Non tanto alle istituzioni locali, che «tanto hanno fatto in questi mesi dopo il crollo di ponte Morandi, lavorando insieme e dimostrando che la buona politica esiste e che può fare cose straordinarie», quanto a quelle nazionali, «che ogni tanto ci fanno avere la brutta sensazione che questo Paese non voglia guardare al proprio futuro».
Un futuro, come ha recentemente sottolineato il presidente degli industriali Vincenzo Boccia, non può prescindere dalle infrastrutture. Anche Delle Piane è dello stesso avviso: «Non è nemmeno una condizione. Quella di avere le infrastrutture di collegamento per poter guardare avanti è una pre-condizione».
Per Ance Genova, la carenza di infrastrutture che deriva da decenni di stasi non permette più di creare un distinguo tra manutenzione delle pre-esistenze e realizzazione del nuovo: entrambe necessitano indistintamente di un massiccio piano di investimenti pubblici e privati e di alcune condizioni per potersi realmente attivare. A partire dalla sburocratizzazione delle procedure. Ma anche la modifica del codice degli appalti e l’attivazione di una legge sulla rigenerazione urbana che permetta di utilizzare i capitali privati in un ambizioso progetto di ammodernamento del Paese. «I problemi sono tanti – sottolinea Delle Piane – una legge urbanistica da riscrivere, una burocrazia soffocante, una fiscalità punitiva, la proprietà diffusa.
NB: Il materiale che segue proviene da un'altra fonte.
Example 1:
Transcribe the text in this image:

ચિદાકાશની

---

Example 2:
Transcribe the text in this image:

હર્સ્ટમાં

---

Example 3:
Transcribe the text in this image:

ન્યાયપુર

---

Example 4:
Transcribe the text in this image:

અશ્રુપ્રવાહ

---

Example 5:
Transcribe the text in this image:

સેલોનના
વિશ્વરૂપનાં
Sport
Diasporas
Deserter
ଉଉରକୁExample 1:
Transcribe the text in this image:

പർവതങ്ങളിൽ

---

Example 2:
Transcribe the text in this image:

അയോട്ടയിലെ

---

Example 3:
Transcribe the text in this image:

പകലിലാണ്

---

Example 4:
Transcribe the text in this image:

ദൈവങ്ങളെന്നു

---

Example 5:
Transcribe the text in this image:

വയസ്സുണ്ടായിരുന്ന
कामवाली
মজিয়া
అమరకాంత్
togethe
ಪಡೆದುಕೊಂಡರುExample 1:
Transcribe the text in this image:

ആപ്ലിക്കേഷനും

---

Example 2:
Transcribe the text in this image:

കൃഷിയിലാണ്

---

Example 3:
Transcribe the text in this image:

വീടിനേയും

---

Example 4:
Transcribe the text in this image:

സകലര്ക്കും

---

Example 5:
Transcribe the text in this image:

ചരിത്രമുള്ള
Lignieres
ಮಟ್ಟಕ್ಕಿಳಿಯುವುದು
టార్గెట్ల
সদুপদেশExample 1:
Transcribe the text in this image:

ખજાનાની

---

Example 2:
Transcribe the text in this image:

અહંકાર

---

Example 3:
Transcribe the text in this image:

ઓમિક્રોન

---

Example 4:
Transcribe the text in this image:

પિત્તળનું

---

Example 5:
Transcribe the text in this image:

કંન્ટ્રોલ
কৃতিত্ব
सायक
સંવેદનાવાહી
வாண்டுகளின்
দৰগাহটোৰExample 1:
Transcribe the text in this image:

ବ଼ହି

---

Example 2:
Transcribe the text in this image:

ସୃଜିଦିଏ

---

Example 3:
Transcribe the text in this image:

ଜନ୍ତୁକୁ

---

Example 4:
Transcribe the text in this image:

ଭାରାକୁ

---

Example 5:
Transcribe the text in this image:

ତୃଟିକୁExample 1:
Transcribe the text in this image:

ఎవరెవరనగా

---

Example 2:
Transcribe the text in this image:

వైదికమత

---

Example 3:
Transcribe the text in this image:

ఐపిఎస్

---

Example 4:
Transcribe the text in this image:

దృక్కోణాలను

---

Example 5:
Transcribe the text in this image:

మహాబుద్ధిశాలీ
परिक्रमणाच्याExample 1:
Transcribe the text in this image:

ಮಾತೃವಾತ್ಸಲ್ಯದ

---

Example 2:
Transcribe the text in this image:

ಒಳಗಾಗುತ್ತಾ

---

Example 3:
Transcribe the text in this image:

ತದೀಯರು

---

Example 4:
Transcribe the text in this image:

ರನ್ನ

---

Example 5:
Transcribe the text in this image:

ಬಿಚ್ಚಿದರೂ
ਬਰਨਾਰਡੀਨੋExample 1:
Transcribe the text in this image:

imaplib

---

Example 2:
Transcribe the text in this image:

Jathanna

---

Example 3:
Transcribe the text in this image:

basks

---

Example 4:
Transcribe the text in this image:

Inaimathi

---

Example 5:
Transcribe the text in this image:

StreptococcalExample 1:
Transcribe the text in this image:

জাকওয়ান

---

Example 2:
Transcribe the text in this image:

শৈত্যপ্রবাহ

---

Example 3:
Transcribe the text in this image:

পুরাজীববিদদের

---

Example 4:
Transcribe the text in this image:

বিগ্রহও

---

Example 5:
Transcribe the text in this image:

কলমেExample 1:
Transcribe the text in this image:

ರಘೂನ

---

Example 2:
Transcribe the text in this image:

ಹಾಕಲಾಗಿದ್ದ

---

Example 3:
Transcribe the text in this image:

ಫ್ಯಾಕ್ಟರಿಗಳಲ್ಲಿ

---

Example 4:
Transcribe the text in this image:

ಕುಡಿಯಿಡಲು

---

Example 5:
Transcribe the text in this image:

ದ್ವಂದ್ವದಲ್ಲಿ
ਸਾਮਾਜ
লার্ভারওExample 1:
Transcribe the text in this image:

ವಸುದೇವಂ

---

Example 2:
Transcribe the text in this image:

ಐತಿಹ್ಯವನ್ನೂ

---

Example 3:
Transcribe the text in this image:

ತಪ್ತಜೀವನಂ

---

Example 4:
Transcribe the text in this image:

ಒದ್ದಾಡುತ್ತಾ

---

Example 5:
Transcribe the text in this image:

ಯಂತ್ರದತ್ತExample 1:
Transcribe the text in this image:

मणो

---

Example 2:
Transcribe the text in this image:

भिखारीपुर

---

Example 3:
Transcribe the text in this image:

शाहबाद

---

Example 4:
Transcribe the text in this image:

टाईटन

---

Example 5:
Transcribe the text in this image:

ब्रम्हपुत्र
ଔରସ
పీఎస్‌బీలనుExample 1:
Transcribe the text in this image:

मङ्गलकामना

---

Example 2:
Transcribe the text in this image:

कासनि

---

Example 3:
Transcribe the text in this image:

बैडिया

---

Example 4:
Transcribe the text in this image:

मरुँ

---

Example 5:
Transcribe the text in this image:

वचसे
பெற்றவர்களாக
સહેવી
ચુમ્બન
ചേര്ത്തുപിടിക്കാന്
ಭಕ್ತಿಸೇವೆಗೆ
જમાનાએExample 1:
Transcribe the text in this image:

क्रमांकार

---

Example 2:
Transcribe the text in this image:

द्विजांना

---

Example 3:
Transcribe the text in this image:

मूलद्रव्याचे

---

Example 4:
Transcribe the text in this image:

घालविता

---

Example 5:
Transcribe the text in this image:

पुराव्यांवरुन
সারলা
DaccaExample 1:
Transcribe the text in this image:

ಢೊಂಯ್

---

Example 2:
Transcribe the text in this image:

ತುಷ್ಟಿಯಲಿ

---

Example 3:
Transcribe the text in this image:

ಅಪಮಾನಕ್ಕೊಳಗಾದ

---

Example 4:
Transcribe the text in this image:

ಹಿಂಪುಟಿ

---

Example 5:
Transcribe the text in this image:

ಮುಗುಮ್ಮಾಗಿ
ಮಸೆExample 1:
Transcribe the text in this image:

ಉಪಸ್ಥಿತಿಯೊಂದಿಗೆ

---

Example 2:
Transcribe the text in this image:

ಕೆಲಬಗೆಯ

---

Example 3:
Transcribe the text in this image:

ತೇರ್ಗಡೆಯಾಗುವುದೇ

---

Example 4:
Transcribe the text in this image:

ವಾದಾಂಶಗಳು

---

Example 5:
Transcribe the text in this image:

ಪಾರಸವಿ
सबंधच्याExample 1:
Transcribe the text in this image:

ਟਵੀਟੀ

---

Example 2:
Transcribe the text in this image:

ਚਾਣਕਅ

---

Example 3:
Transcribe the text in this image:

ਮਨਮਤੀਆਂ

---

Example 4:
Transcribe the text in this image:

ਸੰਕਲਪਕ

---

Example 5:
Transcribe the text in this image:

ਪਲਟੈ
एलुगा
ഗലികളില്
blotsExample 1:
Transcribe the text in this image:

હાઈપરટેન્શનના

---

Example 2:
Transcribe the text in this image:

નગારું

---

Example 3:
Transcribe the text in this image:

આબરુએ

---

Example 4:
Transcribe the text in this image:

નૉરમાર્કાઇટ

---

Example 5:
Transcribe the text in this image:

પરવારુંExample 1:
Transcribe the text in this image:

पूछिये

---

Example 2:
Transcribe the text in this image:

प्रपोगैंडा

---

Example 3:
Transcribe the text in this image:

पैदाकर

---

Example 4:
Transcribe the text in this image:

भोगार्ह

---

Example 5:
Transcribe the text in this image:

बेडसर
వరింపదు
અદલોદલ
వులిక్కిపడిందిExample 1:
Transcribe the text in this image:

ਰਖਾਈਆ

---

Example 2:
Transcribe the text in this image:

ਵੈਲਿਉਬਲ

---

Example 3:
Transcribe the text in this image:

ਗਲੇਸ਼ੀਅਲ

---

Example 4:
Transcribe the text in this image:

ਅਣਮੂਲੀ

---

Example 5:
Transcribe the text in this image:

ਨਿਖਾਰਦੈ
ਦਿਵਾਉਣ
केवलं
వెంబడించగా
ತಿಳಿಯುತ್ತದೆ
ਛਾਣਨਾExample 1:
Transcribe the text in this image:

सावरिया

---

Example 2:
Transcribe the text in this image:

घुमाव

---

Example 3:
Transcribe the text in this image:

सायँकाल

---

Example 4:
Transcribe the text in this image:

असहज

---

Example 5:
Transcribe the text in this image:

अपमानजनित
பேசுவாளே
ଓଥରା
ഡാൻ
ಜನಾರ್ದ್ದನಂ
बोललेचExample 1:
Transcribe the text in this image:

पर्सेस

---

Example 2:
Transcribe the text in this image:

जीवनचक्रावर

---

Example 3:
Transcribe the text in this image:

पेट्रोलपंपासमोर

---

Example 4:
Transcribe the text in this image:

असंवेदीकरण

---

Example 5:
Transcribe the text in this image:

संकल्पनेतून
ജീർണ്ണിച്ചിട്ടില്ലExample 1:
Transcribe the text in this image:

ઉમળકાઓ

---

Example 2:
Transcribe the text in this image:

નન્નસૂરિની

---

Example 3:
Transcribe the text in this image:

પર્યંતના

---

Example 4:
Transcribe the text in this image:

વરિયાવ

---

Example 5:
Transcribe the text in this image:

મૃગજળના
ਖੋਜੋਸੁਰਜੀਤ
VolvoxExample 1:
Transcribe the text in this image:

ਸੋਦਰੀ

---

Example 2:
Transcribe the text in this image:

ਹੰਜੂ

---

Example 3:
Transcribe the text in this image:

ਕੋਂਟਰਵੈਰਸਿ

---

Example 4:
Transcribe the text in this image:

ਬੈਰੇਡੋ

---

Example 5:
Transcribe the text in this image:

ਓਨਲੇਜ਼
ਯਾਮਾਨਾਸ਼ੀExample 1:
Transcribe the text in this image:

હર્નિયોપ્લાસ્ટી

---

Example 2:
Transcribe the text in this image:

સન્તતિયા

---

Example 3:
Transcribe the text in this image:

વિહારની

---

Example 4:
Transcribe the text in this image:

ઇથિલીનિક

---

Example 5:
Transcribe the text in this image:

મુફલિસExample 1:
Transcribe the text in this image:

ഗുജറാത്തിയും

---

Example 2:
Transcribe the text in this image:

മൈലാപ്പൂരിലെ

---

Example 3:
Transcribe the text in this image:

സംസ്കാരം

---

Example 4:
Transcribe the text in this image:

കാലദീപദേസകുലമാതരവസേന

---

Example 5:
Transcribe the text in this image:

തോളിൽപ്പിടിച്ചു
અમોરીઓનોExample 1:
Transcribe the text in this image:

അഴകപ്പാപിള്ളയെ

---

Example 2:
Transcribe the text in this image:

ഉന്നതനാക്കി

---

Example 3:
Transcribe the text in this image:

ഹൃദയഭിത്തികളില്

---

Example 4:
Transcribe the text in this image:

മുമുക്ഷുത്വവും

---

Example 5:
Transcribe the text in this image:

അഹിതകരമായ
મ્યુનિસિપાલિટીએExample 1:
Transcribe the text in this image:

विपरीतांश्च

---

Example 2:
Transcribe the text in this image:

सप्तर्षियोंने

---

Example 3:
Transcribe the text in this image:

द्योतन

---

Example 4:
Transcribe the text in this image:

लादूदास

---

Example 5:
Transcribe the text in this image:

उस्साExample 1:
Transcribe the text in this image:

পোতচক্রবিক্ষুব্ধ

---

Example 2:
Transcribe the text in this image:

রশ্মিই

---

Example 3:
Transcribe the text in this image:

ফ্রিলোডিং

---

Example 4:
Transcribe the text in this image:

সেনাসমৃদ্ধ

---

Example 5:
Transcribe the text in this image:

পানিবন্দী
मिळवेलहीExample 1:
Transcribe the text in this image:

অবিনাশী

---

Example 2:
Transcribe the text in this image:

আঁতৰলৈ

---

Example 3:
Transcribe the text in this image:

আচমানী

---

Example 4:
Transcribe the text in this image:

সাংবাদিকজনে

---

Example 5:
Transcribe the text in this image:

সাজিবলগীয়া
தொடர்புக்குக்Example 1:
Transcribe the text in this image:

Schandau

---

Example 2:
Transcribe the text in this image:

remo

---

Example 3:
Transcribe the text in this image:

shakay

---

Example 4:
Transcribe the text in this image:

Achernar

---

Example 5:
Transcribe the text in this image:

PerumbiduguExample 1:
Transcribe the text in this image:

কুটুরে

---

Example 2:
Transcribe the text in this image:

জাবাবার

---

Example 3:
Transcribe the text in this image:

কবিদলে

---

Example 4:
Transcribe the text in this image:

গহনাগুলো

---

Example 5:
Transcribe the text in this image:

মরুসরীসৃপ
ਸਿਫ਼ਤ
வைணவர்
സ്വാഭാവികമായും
Tutto però si può affrontare se si parte da un’idea, un principio che lo Stato deve far proprio: dichiarare di pubblico interesse la rigenerazione del patrimonio costruito».
Dalla rigenerazione urbana a Genova potenziale indotto di 3,2 miliardi
I numeri diffusi da Ance descrivono le condizioni drammatiche del patrimonio costruito: l’86,5% degli edifici residenziali in zona sismica (e il 74,4% del totale del costruito) è di epoca antecedente al 1981, ossia prima della piena operatività della normativa antisismica e deve essere ancora adeguato agli standard di sicurezza. «C’è tanto lavoro da fare per riportare in condizioni di minima sicurezza il nostro territorio e Genova, in particolare la val Polcevera, può rappresentare un punto di svolta, un esempio di rigenerazione urbana e un simbolo della capacità di reagire». La proprietà parcellizzata e la mancanza di fondi sono le due principali difficoltà che il processo di rigenerazione urbana deve affrontare. «Ma in questo caso sono state forzosamente superate – ricorda il presidente di Ance Genova – ecco perché proprio dalla val Polcevera si può ripartire».